4K060 - Damage mechanics


Mechanical failure is an important design criterion for products and components, as well as for the processes by which they are manufactured. Unexpected failure of a component (for instance part of a car) in service may cause considerable economic damage and may compromise safety. In order to avoid such premature failures, analytical and numerical models are used in the design process to predict damage resistance. Similarly, predictive analyses are used to ensure the integrity of product and tools in forming processes such as deep drawing. On the other hand, some manufacturing processes rely on the controlled development of damage, for instance in order to separate material (e.g. cutting). Damage modelling can assist in designing and optimising these processes by predicting the shape and integrity of the resulting products.

In the first part of this course the concepts and theory of damage mechanics are reviewed. Attention is largely focused on the relatively simple case of isotropic damage in a small deformation setting. It is shown that the classical, local continuum theory yields unrealistic results for such models and thus can no longer be used. Several types of enhancement are considered which aim to remove this shortcoming.

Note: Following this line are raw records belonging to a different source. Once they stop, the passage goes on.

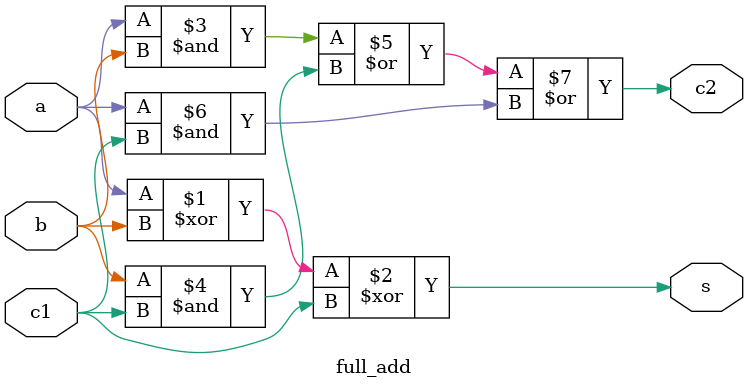
<source format=sv>
module full_add(a,b,c1,s,c2);
  input a,b,c1;
  output s,c2;
  
  assign s=a^b^c1;
  assign c2=a&b|b&c1|a&c1;
endmodule

</source>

In the second part of the course one of these enhanced theories is considered in detail. A finite element solution strategy is developed, implemented in MATLAB and tested on a number of geometries in static loading.

Throughout the course, theory is complemented by illustrations and hands-on experience in terms of programming, running analyses and interpreting results. A basic finite element program in MATLAB will be provided for this purpose. Use of a notebook is highly recommended.

Learning objectives

Modelling material degradation using continuum damage mechanics, as well as implementing and using such models in a finite element code.